> **What to do**
In the data below, find every line with the word "Right" and copy it.

> **Data provided**
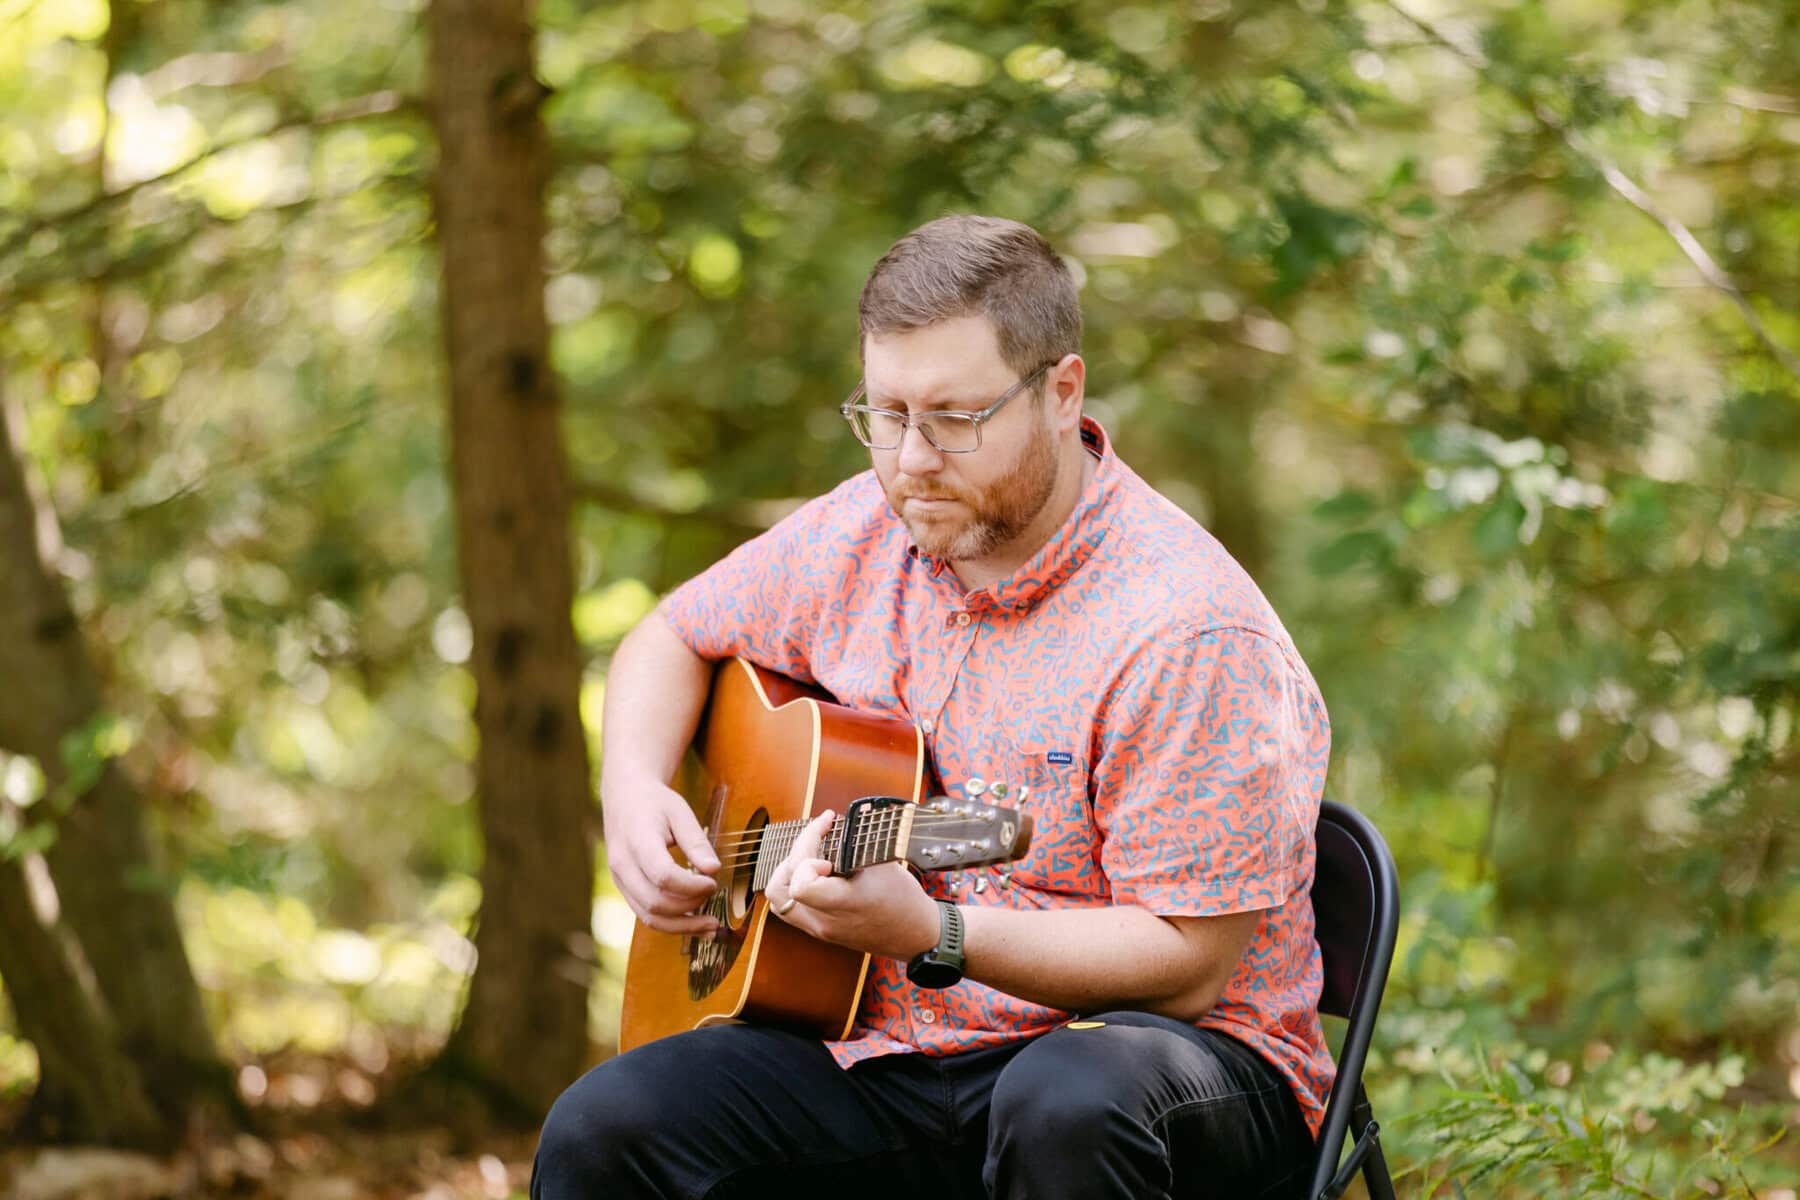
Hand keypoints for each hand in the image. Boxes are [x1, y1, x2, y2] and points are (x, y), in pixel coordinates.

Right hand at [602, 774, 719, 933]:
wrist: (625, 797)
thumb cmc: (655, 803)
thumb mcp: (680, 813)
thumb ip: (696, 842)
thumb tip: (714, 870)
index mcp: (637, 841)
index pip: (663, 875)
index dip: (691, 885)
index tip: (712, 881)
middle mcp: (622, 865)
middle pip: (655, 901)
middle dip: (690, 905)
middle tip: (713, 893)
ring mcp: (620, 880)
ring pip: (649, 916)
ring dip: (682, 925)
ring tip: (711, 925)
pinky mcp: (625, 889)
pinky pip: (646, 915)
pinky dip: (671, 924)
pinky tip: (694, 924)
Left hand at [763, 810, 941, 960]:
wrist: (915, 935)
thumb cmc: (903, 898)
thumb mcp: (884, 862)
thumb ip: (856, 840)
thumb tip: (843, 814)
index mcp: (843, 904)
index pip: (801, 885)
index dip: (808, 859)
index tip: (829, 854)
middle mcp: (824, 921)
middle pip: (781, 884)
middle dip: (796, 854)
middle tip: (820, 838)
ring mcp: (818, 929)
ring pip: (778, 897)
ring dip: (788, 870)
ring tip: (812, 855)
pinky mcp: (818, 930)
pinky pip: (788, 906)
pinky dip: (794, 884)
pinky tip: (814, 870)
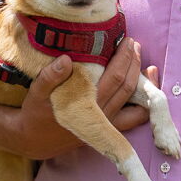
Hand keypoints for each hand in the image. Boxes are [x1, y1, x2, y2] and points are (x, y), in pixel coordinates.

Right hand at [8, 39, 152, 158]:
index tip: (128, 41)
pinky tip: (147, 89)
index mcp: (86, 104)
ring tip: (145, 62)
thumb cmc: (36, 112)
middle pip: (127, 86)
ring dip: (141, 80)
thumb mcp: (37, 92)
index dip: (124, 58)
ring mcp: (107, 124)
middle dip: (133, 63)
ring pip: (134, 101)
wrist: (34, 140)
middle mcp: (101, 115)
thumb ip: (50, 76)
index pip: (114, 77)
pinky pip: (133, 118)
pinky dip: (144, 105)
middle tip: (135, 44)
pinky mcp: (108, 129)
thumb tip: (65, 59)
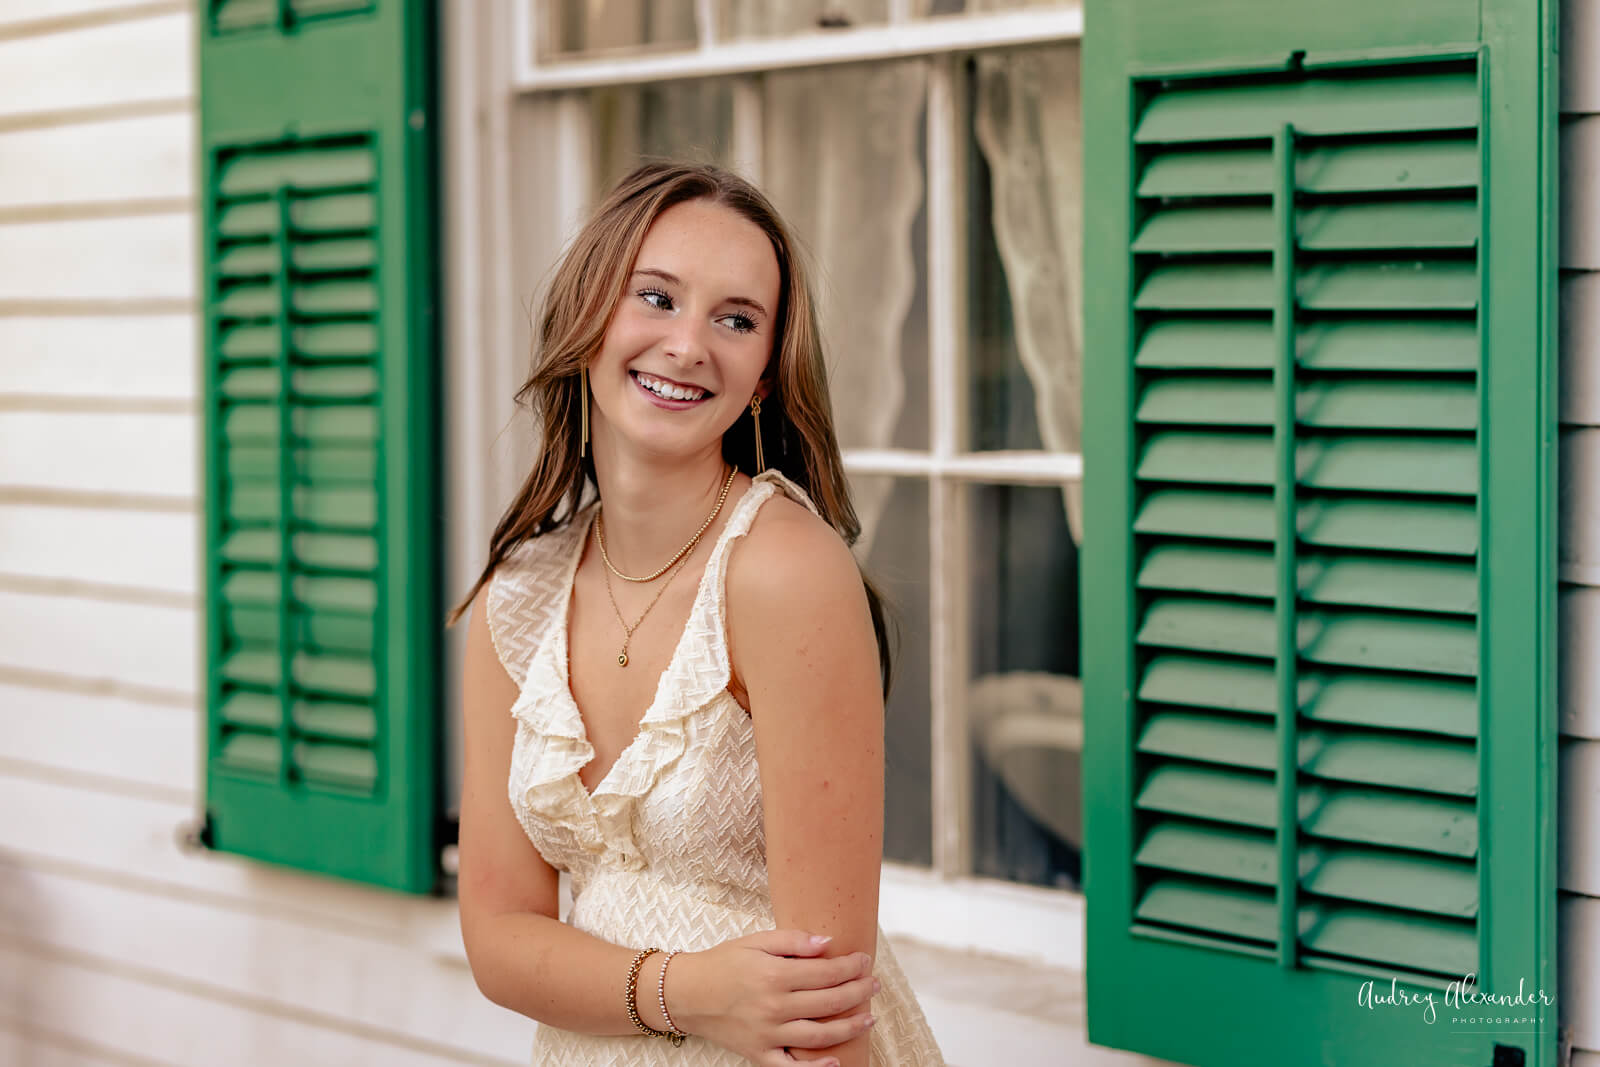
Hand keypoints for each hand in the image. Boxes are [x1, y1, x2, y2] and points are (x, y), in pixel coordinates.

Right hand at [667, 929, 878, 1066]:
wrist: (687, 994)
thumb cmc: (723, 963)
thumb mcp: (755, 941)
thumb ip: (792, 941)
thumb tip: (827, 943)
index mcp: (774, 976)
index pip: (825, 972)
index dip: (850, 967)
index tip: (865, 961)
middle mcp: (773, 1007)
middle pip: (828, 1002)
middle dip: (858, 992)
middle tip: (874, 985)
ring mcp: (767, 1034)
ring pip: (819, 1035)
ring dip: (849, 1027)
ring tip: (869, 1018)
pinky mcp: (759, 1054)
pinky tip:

> **The answer**
Right hand at [602, 774, 719, 933]:
Right hand at [8, 39, 152, 158]:
Right hand at [667, 929, 878, 1066]:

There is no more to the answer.